Can yq modify files in place?
Yes, yq supports in-place file modification using the -i or --inplace flag. For example, 'yq -i '.spec.replicas = 3' deployment.yaml' modifies the file directly. This capability is crucial for automation scripts that update configuration files during CI/CD pipelines or infrastructure provisioning workflows without requiring intermediate temporary files or complex redirection logic.
Is yq suitable for production CI/CD pipelines?
Absolutely. yq is widely used in production CI/CD environments by major companies and open-source projects. Its performance handles large files efficiently, its single-binary deployment eliminates dependency issues, and its deterministic behavior makes it reliable for automation. Many cloud providers and Kubernetes distributions include yq in their standard tooling recommendations.

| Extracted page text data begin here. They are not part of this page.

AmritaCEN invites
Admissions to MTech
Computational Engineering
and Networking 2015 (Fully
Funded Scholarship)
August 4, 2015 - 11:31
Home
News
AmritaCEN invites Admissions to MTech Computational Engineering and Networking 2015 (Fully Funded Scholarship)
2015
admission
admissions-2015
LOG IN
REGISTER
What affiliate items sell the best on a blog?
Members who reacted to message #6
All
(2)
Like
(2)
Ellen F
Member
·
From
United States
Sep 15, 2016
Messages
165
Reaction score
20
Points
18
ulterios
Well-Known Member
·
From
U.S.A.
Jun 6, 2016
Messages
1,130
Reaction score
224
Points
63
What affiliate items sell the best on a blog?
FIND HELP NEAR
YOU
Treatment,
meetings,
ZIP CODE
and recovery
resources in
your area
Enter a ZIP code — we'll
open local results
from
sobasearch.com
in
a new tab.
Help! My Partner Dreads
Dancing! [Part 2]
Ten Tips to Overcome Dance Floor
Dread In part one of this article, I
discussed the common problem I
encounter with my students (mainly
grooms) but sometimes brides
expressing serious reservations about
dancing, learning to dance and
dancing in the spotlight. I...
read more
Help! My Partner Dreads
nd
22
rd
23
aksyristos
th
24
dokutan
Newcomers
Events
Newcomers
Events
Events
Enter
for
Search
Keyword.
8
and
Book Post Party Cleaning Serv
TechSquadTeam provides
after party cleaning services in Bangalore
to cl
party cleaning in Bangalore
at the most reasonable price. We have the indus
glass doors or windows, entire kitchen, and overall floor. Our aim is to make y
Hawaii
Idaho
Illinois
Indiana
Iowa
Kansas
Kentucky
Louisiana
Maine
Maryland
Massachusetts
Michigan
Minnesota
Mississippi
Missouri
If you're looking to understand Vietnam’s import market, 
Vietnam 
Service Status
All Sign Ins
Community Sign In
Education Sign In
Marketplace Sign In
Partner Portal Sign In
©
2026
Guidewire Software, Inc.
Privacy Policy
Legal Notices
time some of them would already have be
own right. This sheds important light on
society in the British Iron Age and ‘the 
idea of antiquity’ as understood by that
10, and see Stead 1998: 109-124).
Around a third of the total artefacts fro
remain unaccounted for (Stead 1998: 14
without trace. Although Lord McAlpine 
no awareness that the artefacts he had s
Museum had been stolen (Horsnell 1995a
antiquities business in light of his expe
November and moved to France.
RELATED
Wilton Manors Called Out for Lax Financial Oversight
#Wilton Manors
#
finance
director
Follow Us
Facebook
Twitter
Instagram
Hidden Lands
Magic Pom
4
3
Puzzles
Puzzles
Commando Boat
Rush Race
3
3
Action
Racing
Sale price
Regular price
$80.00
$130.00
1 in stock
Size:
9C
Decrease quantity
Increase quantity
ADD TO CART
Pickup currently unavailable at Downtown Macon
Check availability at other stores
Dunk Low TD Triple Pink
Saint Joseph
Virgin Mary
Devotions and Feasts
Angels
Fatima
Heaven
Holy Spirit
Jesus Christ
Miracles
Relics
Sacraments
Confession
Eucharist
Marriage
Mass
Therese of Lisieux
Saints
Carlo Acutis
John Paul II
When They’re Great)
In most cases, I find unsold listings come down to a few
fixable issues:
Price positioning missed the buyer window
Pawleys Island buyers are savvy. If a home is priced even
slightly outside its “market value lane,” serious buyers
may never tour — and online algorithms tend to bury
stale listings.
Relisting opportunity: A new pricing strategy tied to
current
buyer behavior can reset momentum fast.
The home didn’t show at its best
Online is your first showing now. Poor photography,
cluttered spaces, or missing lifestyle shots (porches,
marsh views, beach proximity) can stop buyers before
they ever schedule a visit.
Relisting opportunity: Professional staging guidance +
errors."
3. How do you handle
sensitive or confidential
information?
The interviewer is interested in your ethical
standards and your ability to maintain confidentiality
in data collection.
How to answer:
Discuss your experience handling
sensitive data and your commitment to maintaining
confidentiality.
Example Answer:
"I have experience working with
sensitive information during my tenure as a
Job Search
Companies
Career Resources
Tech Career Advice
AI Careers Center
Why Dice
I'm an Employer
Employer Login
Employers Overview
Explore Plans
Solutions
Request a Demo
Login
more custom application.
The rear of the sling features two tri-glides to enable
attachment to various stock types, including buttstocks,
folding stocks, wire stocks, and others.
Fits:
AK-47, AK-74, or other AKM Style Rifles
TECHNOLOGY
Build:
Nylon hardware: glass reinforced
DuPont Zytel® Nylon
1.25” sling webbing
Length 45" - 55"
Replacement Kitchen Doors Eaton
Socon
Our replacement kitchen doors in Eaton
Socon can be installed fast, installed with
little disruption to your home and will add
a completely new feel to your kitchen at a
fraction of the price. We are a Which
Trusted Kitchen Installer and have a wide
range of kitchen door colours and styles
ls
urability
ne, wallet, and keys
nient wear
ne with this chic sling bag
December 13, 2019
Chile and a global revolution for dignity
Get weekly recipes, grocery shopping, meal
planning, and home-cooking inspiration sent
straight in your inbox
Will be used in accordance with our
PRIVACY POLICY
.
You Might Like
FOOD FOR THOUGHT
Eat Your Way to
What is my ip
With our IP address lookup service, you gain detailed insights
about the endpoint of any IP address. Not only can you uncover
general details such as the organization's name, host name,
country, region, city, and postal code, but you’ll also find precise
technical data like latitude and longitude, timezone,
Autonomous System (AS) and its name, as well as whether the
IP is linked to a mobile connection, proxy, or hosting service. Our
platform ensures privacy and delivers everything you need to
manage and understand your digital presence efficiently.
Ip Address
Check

What are common yq use cases in DevOps?
Common use cases include: validating Kubernetes manifests before deployment, extracting and updating image tags during releases, transforming configuration formats, merging multiple YAML files in build processes, extracting specific values for logging or monitoring, and automating configuration updates across infrastructure. yq's versatility makes it applicable wherever structured configuration manipulation is needed.
Does yq handle comments in YAML files?
Yes, yq preserves YAML comments by default when processing and modifying files. This is a significant advantage over simpler text processors that strip comments during transformations. Preserving comments is essential in configuration management where comments document intent and decisions, preventing loss of critical context during automated updates.